There were probably three thousand people of Russian extraction in Vermont, but only one Russian. The big man himself. Vassily Worontzoff wasn’t the grand old man of literature everyone thought he was, but rather the head of the Russian Mafiya in America, come to straighten out the assorted and disorganized scumbags in Brighton Beach, making mere millions off gas tax fraud and girls when there were billions to be made off counterfeit medicines and organ transplants and arms, the bigger the better.

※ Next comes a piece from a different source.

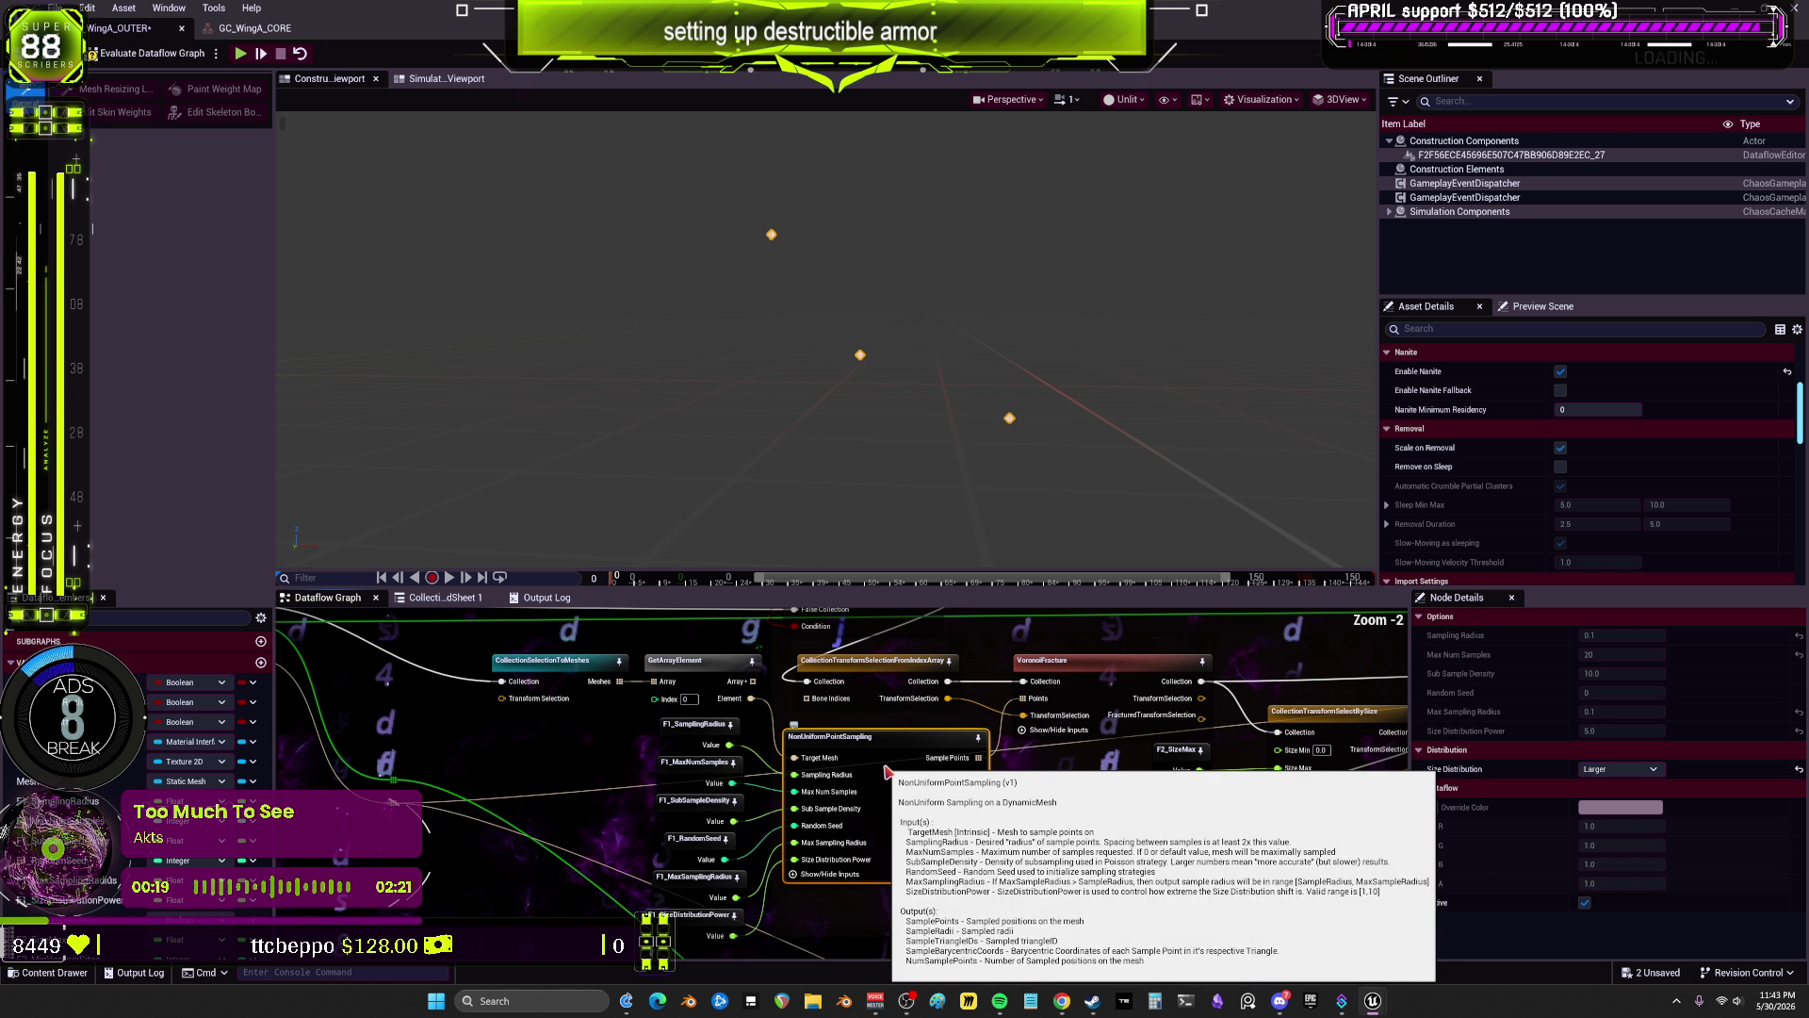
Step: Change the F1_SubSampleDensity value and preview the point sampling
click(691, 747)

Di Stefano almost choked on the mouthful of stale nachos as sounds came from his partner’s headset. Something going down! At last!
“What? What did he say?” Di Stefano rounded on Alexei and fought the urge to grab the smaller man’s grubby sweatshirt and shake the words out of him.
Slowly, deliberately, Alexei lifted one earphone away from his ear. The other he kept covered with the foam rubber earpiece. Alexei had been offered earbuds and even a sleek, pricey Bang & Olufsen headset that conducted sound through the ear bone, but he’d refused them all. He wanted to hear everything, he said, and for that he needed the big old-fashioned foam rubber pads that covered his ears.
They couldn’t operate the laser beam at night. The light beam became visible in the dark. But from first light to last, Alexei was on duty, eating and drinking and pissing and crapping with at least one ear covered at all times, listening.
This was what the Unit was all about—a secret government agency tasked with studying the growing contacts between terrorism and international organized crime, bringing together military operatives and law enforcement officers to combat this unholy alliance.
Alexei blinked as if coming out of a trance. “Not much. He picked up the phone and said hello, listened, then said excellent, then listened some more, then said have a safe journey, my friend. That’s all I heard him say.”
John’s mind raced. “Okay, okay. He’s happy about something. He’s happy about something that’s moving. Or rather someone that’s moving.” Di Stefano closed his eyes at the thought of all the bad people who could be moving around. “So now all we have to do is find out what it is that he’s so happy about, if it’s coming here and when.”
Alexei, who was a 36-level Doom player, grinned and lifted his can of diet Coke. “Piece a cake.”